Там лежит первый том Сказок Старого Вильнюса. Вчера случайно проговорилась Нику, что хотела бы перечитать всю серию с нуля и оп… К вечеру курьер постучался ко мне в палату и вложил в руки бумажный пакет. С моей, между прочим, книгой! Это вот был совершенно предательский удар. То есть он не только услышал, что я хочу, не только сам сбегал до магазина, или послал кого-то еще – ну, он же у нас классный управленец, почему бы не организовать кого-нибудь, да?
Увы, дело было не только в этом. А в том, что он каким-то сверхъестественным способом достал телефон моей тетки, дозвонился, договорился, уговорил Ангелину разыскать у меня на полках нужную книгу – а это прям дипломатом надо быть, потому что она вообще-то очень щепетильна к моим границам. Даже на мои просьбы обычно отвечает, что не хочет лазать по моим вещам.
И вот. Лежит себе книжка. Идеальный вариант, свою ведь не запустишь Ольшанскому в голову за то, что он такой свинья.
А мне теперь что делать? Как читать? У меня же ощущение, что нас весь мир предал. И книжка тоже.

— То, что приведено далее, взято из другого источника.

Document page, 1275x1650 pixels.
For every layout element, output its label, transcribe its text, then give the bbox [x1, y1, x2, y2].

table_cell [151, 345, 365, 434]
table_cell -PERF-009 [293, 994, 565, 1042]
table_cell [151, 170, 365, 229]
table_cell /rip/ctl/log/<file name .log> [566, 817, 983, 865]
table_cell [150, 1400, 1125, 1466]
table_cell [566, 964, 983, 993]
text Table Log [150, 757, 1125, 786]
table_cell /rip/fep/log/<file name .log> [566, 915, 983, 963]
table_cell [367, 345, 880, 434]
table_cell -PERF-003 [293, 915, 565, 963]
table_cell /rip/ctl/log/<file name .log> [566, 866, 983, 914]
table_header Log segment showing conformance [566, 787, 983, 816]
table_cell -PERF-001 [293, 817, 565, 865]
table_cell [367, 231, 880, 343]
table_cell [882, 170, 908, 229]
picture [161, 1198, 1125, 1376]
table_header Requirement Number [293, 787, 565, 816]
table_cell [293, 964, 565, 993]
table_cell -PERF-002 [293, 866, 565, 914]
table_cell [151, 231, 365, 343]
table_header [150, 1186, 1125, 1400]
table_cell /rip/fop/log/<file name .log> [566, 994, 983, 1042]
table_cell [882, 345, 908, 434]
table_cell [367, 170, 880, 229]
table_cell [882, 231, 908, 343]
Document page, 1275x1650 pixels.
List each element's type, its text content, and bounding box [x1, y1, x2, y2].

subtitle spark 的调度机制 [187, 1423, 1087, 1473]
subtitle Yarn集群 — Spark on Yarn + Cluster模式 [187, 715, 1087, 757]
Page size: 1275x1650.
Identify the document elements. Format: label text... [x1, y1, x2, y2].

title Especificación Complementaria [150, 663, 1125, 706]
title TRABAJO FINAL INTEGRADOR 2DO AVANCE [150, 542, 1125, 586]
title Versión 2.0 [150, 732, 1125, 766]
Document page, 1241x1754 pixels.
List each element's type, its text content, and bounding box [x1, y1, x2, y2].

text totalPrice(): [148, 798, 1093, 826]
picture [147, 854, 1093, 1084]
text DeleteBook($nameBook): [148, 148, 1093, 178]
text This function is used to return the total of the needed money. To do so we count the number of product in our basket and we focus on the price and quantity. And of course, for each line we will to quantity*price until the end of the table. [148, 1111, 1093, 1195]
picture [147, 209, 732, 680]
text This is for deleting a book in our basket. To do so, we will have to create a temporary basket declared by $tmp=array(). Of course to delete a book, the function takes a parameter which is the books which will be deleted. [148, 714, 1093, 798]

Теплая пяточка толкает меня изнутри.
Динь-дон, да.
Дорогая мама, ты страдаешь ерундой, как слышно, прием?
– Пожалуй, я согласна, – произношу шепотом, – не стоит нам с тобой обижаться на книжку, да?
С каждым днем мой малыш шевелится все сильнее. Я же никак не могу перестать пускать слезу каждый раз, когда он это делает. Глупая, наивная Энджи, которая столько дней никак не может перестать сомневаться, что чудо происходит именно с ней.
Смахнув сегодняшнюю порцию слезинок, я наконец решаюсь. Тянусь вперед, цепляю книгу за уголок. Читать буду вслух. Конечно, рекомендуют всякие книжки, развивающие, интеллектуальные. Но Сказки – это то, что точно не повредит. Маленькая порция чудес, любви к кофе и умению мечтать не повредит моему ребенку. Да и мне тоже…
Открываю первую страницу и погибаю. Теряюсь настолько, что даже не слышу стука, не слышу, как открывается дверь палаты. Пока специально для меня пришедшая гостья не издает такое громкое покашливание, что мертвый бы и тот на него обернулся.
– А? – вскидываю голову и замираю от удивления. Видеть ту, что стоит сейчас на пороге моей палаты, так неожиданно, что… Я даже не знаю, кто мог бы удивить меня больше.
– Я тебе помешала? – Вика склоняет голову, глядя на меня с таким живым интересом.
А ведь я её недавно вспоминала. Правду говорят, вспомни заразу – появится сразу…
– Ты… – я теряюсь со словами, будто совершенно разучилась говорить, – привет. Какими судьбами?